> _YOUR GOAL_
Gather every line in the items below that contains the word "kidney".

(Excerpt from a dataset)
-=-=-
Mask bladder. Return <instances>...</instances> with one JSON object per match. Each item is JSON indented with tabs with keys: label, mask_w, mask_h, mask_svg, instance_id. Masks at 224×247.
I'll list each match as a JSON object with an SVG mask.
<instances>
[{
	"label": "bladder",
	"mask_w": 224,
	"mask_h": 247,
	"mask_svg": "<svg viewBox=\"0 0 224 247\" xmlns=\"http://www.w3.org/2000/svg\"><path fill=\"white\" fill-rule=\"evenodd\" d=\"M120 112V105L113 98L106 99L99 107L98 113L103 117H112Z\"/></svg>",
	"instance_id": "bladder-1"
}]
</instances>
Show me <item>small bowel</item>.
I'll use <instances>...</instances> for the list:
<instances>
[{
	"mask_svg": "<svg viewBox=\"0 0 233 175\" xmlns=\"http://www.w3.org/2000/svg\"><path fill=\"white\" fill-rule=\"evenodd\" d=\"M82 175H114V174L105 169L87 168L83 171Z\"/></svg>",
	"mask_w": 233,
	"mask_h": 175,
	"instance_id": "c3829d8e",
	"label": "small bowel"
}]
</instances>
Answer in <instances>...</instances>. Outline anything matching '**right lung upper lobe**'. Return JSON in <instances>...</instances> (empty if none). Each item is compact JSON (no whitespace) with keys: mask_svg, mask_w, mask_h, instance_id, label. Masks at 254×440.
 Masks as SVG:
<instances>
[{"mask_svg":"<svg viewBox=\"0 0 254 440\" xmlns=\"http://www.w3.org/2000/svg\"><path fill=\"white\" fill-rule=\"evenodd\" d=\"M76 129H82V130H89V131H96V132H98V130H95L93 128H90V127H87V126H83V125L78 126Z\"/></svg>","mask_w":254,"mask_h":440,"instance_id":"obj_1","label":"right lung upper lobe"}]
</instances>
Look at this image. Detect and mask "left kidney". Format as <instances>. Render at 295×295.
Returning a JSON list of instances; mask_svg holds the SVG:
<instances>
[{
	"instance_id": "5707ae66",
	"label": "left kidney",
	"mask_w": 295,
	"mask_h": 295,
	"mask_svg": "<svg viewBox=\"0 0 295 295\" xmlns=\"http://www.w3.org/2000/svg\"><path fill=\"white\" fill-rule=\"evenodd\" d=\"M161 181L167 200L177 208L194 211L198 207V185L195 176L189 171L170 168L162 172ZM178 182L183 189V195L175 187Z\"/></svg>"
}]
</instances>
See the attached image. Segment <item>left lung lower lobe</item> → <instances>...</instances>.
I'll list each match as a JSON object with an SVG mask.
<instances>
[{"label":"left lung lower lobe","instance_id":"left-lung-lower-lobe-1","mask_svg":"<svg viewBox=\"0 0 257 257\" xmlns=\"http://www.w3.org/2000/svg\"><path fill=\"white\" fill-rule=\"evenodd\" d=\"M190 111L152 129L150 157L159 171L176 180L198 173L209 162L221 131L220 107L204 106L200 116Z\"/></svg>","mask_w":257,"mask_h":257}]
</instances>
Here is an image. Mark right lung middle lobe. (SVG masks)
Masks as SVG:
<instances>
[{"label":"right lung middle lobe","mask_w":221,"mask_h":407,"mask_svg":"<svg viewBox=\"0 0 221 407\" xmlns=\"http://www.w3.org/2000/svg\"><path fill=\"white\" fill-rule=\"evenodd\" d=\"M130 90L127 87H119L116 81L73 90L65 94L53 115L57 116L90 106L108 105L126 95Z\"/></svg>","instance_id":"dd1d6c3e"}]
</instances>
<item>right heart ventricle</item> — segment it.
-=-=-
> _RESULT OF THIS EXERCISE_
Look at this image. Detect and mask "left kidney". Format as <instances>. Render at 295×295.
	"label": "left kidney",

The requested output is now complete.